Friday, September 27, 2013

Othello Again

I woke up thinking about Othello. Some of my second language friends went to see Coriolanus. It was a bust. They didn’t understand one word. I thought of their reaction to Coriolanus when the Othello started last night. I was asking the question, “Have I wasted my time coming. I am having to work so hard with the Old English grammar and with the English accent. I might not get much out of this play.” I coached myself to stay with it, saying, remember, keep working at it, it will get easier, don’t give up, use your brain, make it work hard. By the end of the play, I wasn’t noticing how hard the work was. How hard the language and accent were didn’t matter, because inside, I was writhing in pain in the scene where Othello kills Desdamona.
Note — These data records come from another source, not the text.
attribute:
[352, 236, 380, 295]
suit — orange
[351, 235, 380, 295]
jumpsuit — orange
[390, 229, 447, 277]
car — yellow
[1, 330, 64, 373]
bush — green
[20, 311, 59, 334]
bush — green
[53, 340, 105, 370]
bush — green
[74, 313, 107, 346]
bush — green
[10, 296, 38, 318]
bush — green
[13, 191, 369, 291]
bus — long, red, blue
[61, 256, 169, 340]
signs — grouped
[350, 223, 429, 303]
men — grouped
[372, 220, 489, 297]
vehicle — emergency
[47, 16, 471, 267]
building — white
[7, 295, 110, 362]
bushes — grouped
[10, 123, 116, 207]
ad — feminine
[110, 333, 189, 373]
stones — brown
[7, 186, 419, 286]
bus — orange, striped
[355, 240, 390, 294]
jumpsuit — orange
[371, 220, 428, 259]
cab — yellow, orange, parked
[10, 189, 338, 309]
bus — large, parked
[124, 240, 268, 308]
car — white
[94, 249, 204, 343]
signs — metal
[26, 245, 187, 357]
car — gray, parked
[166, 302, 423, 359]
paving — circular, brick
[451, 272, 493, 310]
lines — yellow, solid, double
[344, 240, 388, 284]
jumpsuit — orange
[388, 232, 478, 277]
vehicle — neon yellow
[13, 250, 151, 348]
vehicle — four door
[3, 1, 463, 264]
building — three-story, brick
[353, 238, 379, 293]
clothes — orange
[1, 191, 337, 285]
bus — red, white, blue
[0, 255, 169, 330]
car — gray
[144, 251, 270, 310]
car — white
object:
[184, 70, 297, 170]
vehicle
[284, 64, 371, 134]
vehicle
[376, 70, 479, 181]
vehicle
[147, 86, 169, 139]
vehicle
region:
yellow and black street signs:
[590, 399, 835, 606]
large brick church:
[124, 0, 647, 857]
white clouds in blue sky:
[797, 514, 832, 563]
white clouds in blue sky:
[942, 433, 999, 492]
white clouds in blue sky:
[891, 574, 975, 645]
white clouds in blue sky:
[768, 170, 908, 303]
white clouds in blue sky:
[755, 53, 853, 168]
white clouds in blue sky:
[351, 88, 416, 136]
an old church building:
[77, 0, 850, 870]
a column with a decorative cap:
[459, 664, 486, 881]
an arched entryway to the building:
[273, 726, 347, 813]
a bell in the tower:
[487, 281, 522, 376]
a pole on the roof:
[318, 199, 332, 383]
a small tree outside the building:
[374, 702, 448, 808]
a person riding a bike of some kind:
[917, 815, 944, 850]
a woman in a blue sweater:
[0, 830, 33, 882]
 I was using controlled breathing to stay calm and thinking ... how did the director, Nicholas Hytner do this? How did he bring the play's themes right up in the present, making me think of other crimes of passion. The simplicity of the set helped – this could be anywhere, anytime. The moves of the actors, which I knew were carefully choreographed, were realistic – so much was being said with the physicality of the moves that brought death. I was trying to stay focused on what I was seeing, at the same time trying to detach myself from the horror.

Why did I go to the show at all?  I am saying now as I said to myself last night, that is why I like the theatre. It gives me a chance to see myself and the broader culture that I live in.  To see it captured on the stage so that I can have the distance that being in the audience gives.  For me, I know I am engaging in the broader cultures concern over this problem.  And with Shakespeare, I am also thinking -- 400 years and still this is a central problem in some people's life.

John Everett Millais's "Ophelia"
Rebecca will want to know that the Willow, Willow song was lovely. Plaintive. Reminiscent of other images: Ophelia singing her mad song and then floating down the stream, dead, a lily on her breast-- no wonder that Desdamona death scene was excrutiatingly painful.  It carries with it a lot of other cultural allusions.

I was remembering that Rebecca sang the Willow Song when she acted in The Trojan Women. This morning Bonnie sang the song to me on the phone – unsolicited, it just leaped out of her vocal chords when I said I had seen Othello last night. She said, “Of course I know that song. How could a person take so many speech lessons and not be able to sing it.” That answered my question as to how she knew the song.

I will be processing the the National Theatre Live's Othello for a long time. Maybe find the play and read that last scene again. Perhaps I  will go back and take a look at this production when it comes again for its Encore. I hope I am near a theatre where I will be able to do that. One viewing was not enough.